* [WHAT YOU SHOULD DO] Copy out every line of the rows below word for word, with nothing left out or changed.

* [MATERIALS PROVIDED]
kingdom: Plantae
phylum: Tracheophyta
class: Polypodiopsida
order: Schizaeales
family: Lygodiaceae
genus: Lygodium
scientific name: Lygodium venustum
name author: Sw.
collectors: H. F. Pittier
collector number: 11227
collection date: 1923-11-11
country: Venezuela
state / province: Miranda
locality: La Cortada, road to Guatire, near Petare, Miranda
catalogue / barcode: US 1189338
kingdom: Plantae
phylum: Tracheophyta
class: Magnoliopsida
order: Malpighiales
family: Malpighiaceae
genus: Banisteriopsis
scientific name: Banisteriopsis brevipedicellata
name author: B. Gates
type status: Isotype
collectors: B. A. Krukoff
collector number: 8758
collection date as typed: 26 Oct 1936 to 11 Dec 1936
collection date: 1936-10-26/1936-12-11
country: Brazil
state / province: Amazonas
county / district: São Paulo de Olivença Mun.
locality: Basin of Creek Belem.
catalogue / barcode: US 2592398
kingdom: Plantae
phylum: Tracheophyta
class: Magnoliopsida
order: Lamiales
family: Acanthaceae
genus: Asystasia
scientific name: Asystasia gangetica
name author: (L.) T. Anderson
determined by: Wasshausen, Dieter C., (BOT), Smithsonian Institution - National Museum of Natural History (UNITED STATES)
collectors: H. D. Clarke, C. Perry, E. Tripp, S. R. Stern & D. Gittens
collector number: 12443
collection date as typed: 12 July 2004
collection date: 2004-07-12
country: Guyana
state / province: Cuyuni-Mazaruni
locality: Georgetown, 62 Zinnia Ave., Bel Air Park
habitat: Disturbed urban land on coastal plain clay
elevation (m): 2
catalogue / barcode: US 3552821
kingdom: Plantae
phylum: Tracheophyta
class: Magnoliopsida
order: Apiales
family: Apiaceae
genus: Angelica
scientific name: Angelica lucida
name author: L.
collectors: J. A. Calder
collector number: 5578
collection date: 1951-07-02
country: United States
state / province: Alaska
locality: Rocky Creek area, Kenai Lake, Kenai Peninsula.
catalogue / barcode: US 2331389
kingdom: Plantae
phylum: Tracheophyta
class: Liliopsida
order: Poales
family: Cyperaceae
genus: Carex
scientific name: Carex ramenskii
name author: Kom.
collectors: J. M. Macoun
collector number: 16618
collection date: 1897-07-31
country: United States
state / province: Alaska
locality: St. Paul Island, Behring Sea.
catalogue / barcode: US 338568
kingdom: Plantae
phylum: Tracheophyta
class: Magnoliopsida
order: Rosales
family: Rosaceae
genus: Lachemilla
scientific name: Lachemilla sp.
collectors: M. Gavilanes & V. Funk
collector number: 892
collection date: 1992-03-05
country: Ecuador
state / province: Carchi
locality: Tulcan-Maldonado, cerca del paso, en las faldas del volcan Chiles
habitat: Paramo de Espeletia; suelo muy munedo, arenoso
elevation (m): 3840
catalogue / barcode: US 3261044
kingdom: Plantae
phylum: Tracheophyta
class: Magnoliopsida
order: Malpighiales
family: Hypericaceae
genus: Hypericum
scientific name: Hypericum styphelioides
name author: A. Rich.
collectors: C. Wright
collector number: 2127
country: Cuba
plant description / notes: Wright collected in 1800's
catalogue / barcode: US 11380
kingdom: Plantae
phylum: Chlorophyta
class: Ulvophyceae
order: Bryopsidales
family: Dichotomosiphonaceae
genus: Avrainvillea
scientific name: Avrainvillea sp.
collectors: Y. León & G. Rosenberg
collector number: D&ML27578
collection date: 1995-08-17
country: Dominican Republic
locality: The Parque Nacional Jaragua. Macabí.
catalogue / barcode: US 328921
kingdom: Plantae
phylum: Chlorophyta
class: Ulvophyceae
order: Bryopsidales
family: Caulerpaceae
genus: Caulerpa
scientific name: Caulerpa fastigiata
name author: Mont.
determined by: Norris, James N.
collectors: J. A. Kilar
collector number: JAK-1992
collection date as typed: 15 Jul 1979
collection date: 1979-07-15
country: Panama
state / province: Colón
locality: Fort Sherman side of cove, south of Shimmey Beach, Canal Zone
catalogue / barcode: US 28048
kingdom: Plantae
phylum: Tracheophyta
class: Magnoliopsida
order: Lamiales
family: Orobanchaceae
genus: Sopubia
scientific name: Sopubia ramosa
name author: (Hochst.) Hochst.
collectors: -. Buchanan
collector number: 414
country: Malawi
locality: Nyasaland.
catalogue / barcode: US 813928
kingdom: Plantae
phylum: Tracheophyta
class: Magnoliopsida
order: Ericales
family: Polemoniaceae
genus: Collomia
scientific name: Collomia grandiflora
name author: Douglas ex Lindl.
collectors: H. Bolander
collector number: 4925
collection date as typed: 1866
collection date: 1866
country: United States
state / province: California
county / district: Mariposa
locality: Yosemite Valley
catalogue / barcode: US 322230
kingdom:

* [FINAL RESULT]
kingdom: Plantae
phylum: Tracheophyta
class: Polypodiopsida
order: Schizaeales
family: Lygodiaceae
genus: Lygodium
scientific name: Lygodium venustum
name author: Sw.
collectors: H. F. Pittier
collector number: 11227
collection date: 1923-11-11
country: Venezuela
state / province: Miranda
locality: La Cortada, road to Guatire, near Petare, Miranda
catalogue / barcode: US 1189338
kingdom: Plantae
phylum: Tracheophyta
class: Magnoliopsida
order: Malpighiales
family: Malpighiaceae
genus: Banisteriopsis
scientific name: Banisteriopsis brevipedicellata
name author: B. Gates
type status: Isotype
collectors: B. A. Krukoff
collector number: 8758
collection date as typed: 26 Oct 1936 to 11 Dec 1936
collection date: 1936-10-26/1936-12-11
country: Brazil
state / province: Amazonas
county / district: São Paulo de Olivença Mun.
locality: Basin of Creek Belem.
catalogue / barcode: US 2592398
kingdom: Plantae
phylum: Tracheophyta
class: Magnoliopsida
order: Lamiales
family: Acanthaceae
genus: Asystasia
scientific name: Asystasia gangetica
name author: (L.) T. Anderson
determined by: Wasshausen, Dieter C., (BOT), Smithsonian Institution - National Museum of Natural History (UNITED STATES)
collectors: H. D. Clarke, C. Perry, E. Tripp, S. R. Stern & D. Gittens
collector number: 12443
collection date as typed: 12 July 2004
collection date: 2004-07-12
country: Guyana
state / province: Cuyuni-Mazaruni
locality: Georgetown, 62 Zinnia Ave., Bel Air Park
habitat: Disturbed urban land on coastal plain clay
elevation (m): 2
catalogue / barcode: US 3552821
kingdom: Plantae
phylum: Tracheophyta
class: Magnoliopsida
order: Apiales
family: Apiaceae
genus: Angelica
scientific name: Angelica lucida
name author: L.
collectors: J. A. Calder
collector number: 5578
collection date: 1951-07-02
country: United States
state / province: Alaska
locality: Rocky Creek area, Kenai Lake, Kenai Peninsula.
catalogue / barcode: US 2331389
kingdom: Plantae
phylum: Tracheophyta
class: Liliopsida
order: Poales
family: Cyperaceae
genus: Carex
scientific name: Carex ramenskii
name author: Kom.
collectors: J. M. Macoun
collector number: 16618
collection date: 1897-07-31
country: United States
state / province: Alaska
locality: St. Paul Island, Behring Sea.
catalogue / barcode: US 338568
kingdom: Plantae
phylum: Tracheophyta
class: Magnoliopsida
order: Rosales
family: Rosaceae
genus: Lachemilla
scientific name: Lachemilla sp.
collectors: M. Gavilanes & V. Funk
collector number: 892
collection date: 1992-03-05
country: Ecuador
state / province: Carchi
locality: Tulcan-Maldonado, cerca del paso, en las faldas del volcan Chiles
habitat: Paramo de Espeletia; suelo muy munedo, arenoso
elevation (m): 3840
catalogue / barcode: US 3261044
kingdom: Plantae
phylum: Tracheophyta
class: Magnoliopsida
order: Malpighiales
family: Hypericaceae
genus: Hypericum
scientific name: Hypericum styphelioides
name author: A. Rich.
collectors: C. Wright
collector number: 2127
country: Cuba
plant description / notes: Wright collected in 1800's
catalogue / barcode: US 11380
kingdom: Plantae
phylum: Chlorophyta
class: Ulvophyceae
order: Bryopsidales
family: Dichotomosiphonaceae
genus: Avrainvillea
scientific name: Avrainvillea sp.
collectors: Y. León & G. Rosenberg
collector number: D&ML27578
collection date: 1995-08-17
country: Dominican Republic
locality: The Parque Nacional Jaragua. Macabí.
catalogue / barcode: US 328921
kingdom: Plantae
phylum: Chlorophyta
class: Ulvophyceae
order: Bryopsidales
family: Caulerpaceae
genus: Caulerpa
scientific name: Caulerpa fastigiata
name author: Mont.
determined by: Norris, James N.
collectors: J. A. Kilar
collector number: JAK-1992
collection date as typed: 15 Jul 1979
collection date: 1979-07-15
country: Panama
state / province: Colón
locality: Fort Sherman side of cove, south of Shimmey Beach, Canal Zone
catalogue / barcode: US 28048
kingdom: Plantae
phylum: Tracheophyta
class: Magnoliopsida
order: Lamiales
family: Orobanchaceae
genus: Sopubia
scientific name: Sopubia ramosa
name author: (Hochst.) Hochst.
collectors: -. Buchanan
collector number: 414
country: Malawi
locality: Nyasaland.
catalogue / barcode: US 813928
kingdom: Plantae
phylum: Tracheophyta
class: Magnoliopsida
order: Ericales
family: Polemoniaceae
genus: Collomia
scientific name: Collomia grandiflora
name author: Douglas ex Lindl.
collectors: H. Bolander
collector number: 4925
collection date as typed: 1866
collection date: 1866
country: United States
state / province: California
county / district: Mariposa
locality: Yosemite Valley
catalogue / barcode: US 322230
kingdom:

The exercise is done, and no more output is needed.